WORK INSTRUCTIONS: The required lines are those that contain "RunJobFlowOutputTypeDef"; pull them out of the data and copy them.
---------- GIVEN RECORDS
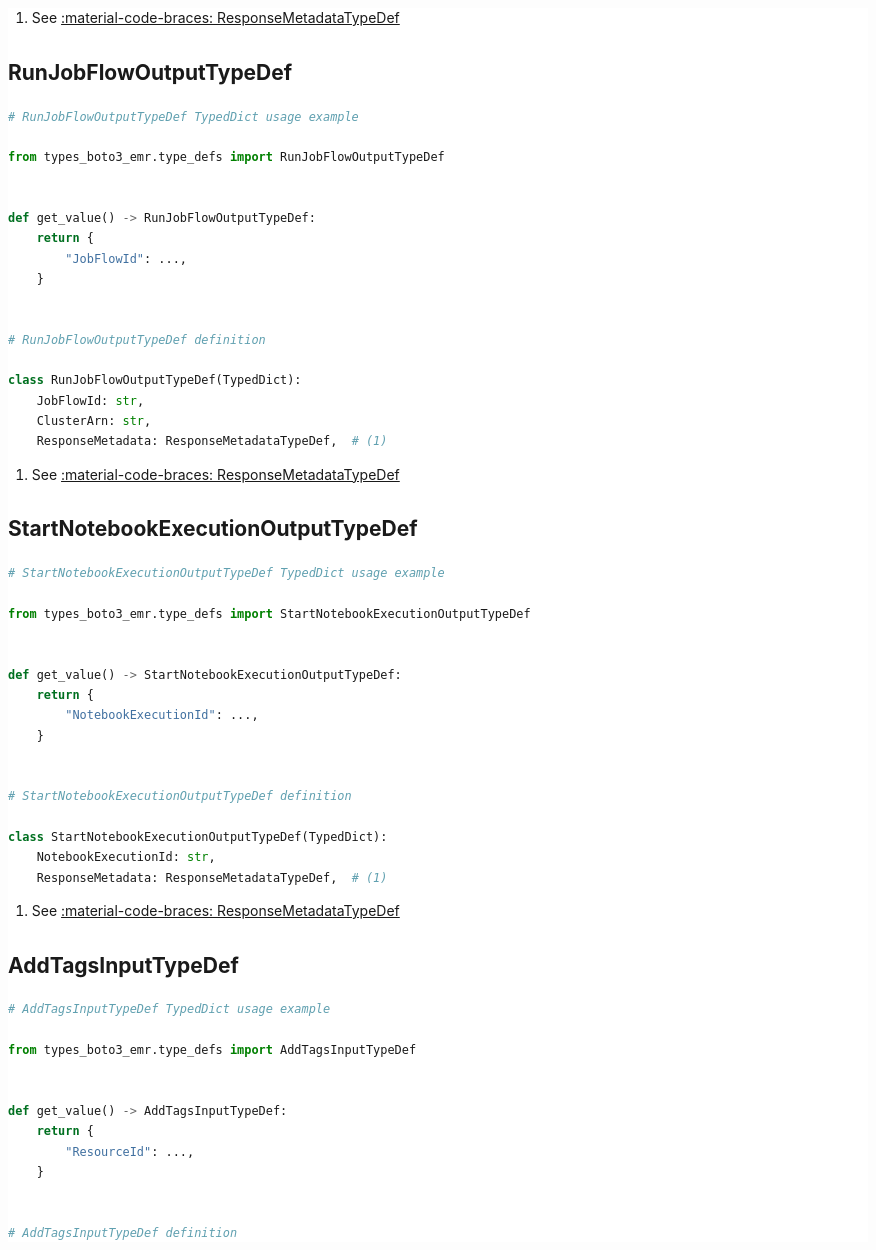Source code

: 1. See [:material-code-braces: ResponseMetadataTypeDef](./type_defs.md#responsemetadatatypedef)

## RunJobFlowOutputTypeDef

```python
# RunJobFlowOutputTypeDef TypedDict usage example

from types_boto3_emr.type_defs import RunJobFlowOutputTypeDef


def get_value() -> RunJobFlowOutputTypeDef:
    return {
        "JobFlowId": ...,
    }


# RunJobFlowOutputTypeDef definition

class RunJobFlowOutputTypeDef(TypedDict):
    JobFlowId: str,
    ClusterArn: str,
    ResponseMetadata: ResponseMetadataTypeDef,  # (1)
```

1. See [:material-code-braces: ResponseMetadataTypeDef](./type_defs.md#responsemetadatatypedef)

## StartNotebookExecutionOutputTypeDef

```python
# StartNotebookExecutionOutputTypeDef TypedDict usage example

from types_boto3_emr.type_defs import StartNotebookExecutionOutputTypeDef


def get_value() -> StartNotebookExecutionOutputTypeDef:
    return {
        "NotebookExecutionId": ...,
    }


# StartNotebookExecutionOutputTypeDef definition

class StartNotebookExecutionOutputTypeDef(TypedDict):
    NotebookExecutionId: str,
    ResponseMetadata: ResponseMetadataTypeDef,  # (1)
```

1. See [:material-code-braces: ResponseMetadataTypeDef](./type_defs.md#responsemetadatatypedef)

## AddTagsInputTypeDef

```python
# AddTagsInputTypeDef TypedDict usage example

from types_boto3_emr.type_defs import AddTagsInputTypeDef


def get_value() -> AddTagsInputTypeDef:
    return {
        "ResourceId": ...,
    }


# AddTagsInputTypeDef definition

```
--------------------
RESULT OF THIS TASK:
## RunJobFlowOutputTypeDef
# RunJobFlowOutputTypeDef TypedDict usage example
from types_boto3_emr.type_defs import RunJobFlowOutputTypeDef
def get_value() -> RunJobFlowOutputTypeDef:
# RunJobFlowOutputTypeDef definition
class RunJobFlowOutputTypeDef(TypedDict):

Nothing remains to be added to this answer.